Из Киото до Иокогамы мы ехали десять часов в страшной духоте. Приехали уже в темноте, и нас встретили вспышки магния; Дора испугалась, и я боялся, не произойдет ли у нее выкидыш. Впервые после того случая, когда я чуть не задушил Фицджеральда, меня ослепила ярость. Я бросился на парней со вспышками, но, на счастье, из-за хромоты не смог догнать, иначе смертоубийство было бы неизбежно. Одному из фоторепортеров удалось снять меня с горящими ненавистью глазами. Я и вообразить не мог, что могу выглядеть таким безумцем. Эта фотография стала моей визитной карточкой в Токио. Подобные чувства, должно быть, испытывали англо-индийцы во время мятежа или белые, окруженные взбунтовавшимися туземцами. Я тогда понял, что стремление защитить свою семью от людей чужой расы, вероятно, самая могучая страсть, свойственная человеку. Последним моим впечатлением, вынесенным из Японии, стала публикация в одном патриотическом издании моего якобы прощального послания японскому народу, где я побуждал его к шовинизму. Ни этого, ни какого другого послания ни в одну газету я не направлял.

Второй брак

(…) Когда в ноябре 1921 года появился на свет мой первенец, я почувствовал огромное облегчение, и на целых десять лет главными моими заботами стали отцовские. Родительское чувство, насколько я могу судить по своему опыту, очень сложно. Его сердцевина — это животная любовь и наслаждение, которое доставляет очарование детства и юности. Еще это чувство всегдашней ответственности, которая придает труднообъяснимый смысл ежедневному труду. Еще здесь присутствует толика эгоизма: тут и упование на то, что дети преуспеют там, где ты недотянул, что они продолжат твое дело, когда смерть или старческая немощь положат конец твоим попыткам преуспеть, и, наконец, что благодаря им ты преодолеешь биологическую смерть и твоя жизнь вольется в общий поток, а не застоится затхлым одиноким озерцом где-то на отшибе. Все это я пережил, и в течение нескольких лет это наполняло мою жизнь счастьем и покоем.

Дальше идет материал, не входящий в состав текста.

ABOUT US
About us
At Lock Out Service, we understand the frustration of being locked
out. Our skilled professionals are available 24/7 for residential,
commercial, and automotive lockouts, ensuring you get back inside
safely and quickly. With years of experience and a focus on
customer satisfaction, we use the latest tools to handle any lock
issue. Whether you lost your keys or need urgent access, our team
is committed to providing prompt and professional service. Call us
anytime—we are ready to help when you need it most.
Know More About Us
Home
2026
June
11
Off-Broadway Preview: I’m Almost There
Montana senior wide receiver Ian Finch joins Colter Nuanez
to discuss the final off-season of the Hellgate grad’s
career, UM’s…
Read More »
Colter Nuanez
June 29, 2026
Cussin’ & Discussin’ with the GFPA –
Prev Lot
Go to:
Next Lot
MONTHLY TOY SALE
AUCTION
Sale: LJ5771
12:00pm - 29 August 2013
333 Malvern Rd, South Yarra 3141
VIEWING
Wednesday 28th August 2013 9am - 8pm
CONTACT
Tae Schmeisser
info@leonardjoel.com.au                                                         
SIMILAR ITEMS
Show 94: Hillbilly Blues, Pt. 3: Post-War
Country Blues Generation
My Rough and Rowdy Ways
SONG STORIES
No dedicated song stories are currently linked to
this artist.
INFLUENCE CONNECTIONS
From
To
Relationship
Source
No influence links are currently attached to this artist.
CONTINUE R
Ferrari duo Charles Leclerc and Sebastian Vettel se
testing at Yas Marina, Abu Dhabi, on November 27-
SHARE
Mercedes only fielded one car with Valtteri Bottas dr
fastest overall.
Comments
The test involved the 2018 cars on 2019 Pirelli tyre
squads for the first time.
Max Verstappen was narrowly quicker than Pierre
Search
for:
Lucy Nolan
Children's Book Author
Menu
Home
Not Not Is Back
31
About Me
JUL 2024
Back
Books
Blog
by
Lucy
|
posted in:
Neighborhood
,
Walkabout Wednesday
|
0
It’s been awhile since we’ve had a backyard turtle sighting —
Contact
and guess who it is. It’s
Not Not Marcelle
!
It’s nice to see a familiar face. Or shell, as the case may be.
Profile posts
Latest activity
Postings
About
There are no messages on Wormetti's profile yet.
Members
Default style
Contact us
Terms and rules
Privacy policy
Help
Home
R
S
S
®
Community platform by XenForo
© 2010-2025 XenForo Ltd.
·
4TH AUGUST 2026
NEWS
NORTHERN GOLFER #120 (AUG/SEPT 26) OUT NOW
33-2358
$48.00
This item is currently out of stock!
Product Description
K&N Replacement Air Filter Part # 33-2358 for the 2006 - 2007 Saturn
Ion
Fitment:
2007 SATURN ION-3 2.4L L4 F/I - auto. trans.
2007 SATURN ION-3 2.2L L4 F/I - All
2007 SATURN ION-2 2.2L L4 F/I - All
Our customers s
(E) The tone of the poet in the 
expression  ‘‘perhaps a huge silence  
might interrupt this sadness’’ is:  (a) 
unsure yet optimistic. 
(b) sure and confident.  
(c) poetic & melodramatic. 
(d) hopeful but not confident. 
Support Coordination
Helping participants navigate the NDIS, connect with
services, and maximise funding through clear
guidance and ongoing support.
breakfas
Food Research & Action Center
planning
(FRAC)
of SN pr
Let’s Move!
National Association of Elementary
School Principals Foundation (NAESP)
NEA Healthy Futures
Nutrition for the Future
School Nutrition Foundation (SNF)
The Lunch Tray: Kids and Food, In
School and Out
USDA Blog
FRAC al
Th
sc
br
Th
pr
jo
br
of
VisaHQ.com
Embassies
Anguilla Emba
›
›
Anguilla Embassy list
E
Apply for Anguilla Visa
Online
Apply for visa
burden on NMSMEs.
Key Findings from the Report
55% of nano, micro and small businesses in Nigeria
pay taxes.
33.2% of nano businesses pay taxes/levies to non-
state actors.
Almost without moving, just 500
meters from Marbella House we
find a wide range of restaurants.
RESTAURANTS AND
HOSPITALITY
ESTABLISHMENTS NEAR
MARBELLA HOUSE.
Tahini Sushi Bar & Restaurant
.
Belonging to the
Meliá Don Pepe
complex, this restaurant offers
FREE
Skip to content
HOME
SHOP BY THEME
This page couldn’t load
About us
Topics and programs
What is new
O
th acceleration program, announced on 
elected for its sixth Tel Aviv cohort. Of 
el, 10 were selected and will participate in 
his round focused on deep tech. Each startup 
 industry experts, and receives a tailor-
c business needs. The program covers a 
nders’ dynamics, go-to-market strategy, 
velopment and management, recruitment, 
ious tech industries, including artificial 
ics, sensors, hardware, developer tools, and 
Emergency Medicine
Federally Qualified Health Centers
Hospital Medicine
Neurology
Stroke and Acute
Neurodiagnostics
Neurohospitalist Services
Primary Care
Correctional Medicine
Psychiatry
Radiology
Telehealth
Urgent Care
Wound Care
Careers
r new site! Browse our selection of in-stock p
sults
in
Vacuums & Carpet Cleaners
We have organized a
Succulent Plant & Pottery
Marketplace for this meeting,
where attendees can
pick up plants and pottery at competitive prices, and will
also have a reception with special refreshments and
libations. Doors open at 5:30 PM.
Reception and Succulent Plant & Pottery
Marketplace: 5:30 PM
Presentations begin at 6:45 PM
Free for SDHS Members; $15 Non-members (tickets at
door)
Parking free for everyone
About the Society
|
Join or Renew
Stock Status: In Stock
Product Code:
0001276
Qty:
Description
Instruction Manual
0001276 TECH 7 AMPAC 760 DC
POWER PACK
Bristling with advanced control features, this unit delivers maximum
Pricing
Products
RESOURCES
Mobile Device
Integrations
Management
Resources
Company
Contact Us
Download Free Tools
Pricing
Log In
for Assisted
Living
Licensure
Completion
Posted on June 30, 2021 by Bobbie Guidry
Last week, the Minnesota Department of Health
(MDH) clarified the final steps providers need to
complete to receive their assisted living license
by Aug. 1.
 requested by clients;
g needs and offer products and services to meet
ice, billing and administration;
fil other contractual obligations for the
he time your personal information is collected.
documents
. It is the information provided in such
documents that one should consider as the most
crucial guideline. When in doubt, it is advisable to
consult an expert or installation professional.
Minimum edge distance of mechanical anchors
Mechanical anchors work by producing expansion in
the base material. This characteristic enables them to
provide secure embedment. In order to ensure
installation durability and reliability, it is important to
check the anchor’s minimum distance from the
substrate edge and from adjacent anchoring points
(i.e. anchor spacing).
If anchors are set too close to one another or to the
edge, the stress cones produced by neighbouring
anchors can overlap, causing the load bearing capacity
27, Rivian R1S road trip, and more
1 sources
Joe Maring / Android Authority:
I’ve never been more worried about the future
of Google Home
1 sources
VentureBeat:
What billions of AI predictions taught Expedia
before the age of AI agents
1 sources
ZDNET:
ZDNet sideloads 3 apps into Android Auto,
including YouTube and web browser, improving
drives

В этих обстоятельствах я естественным образом заинтересовался проблемами воспитания. Я уже вкратце коснулся этого предмета в «Принципах социальной реконструкции», но теперь ой всерьез завладел моими мыслями. Я написал книгу «О воспитании, особенно в раннем возрасте», которая была опубликована в 1926 году и разошлась с большим успехом. Теперь мне кажется, что я тогда слишком оптимистично оценивал детскую психологию, но общий подход к воспитанию и его приоритетам у меня не изменился, разве что предлагавшиеся для раннего возраста методы были, пожалуй, излишне суровыми.

В 1927 году мы с Дорой пришли к ответственному решению открыть собственную школу, чтобы наши дети получили то образование, которое представлялось нам оптимальным. Мы были убеждены — возможно ошибочно, — что дети должны воспитываться в кругу сверстников, и не хотели больше лишать наших ребятишек общества других детей. Ни одна из известных школ нас не удовлетворяла. Мне и Доре требовалось необычное сочетание условий. С одной стороны, нам не нравились чопорность и религиозная направленность, множество ограничений, которые воспринимаются как должное в обычных школах. С другой — нам никак не импонировали современные «эксперименты» в области образования: полная свобода от всяческой дисциплины и отрицание методического обучения. Итак, мы решились набрать группу — человек двадцать — примерно одного возраста с Джоном и Кейт, чтобы обучать их на протяжении всех школьных лет.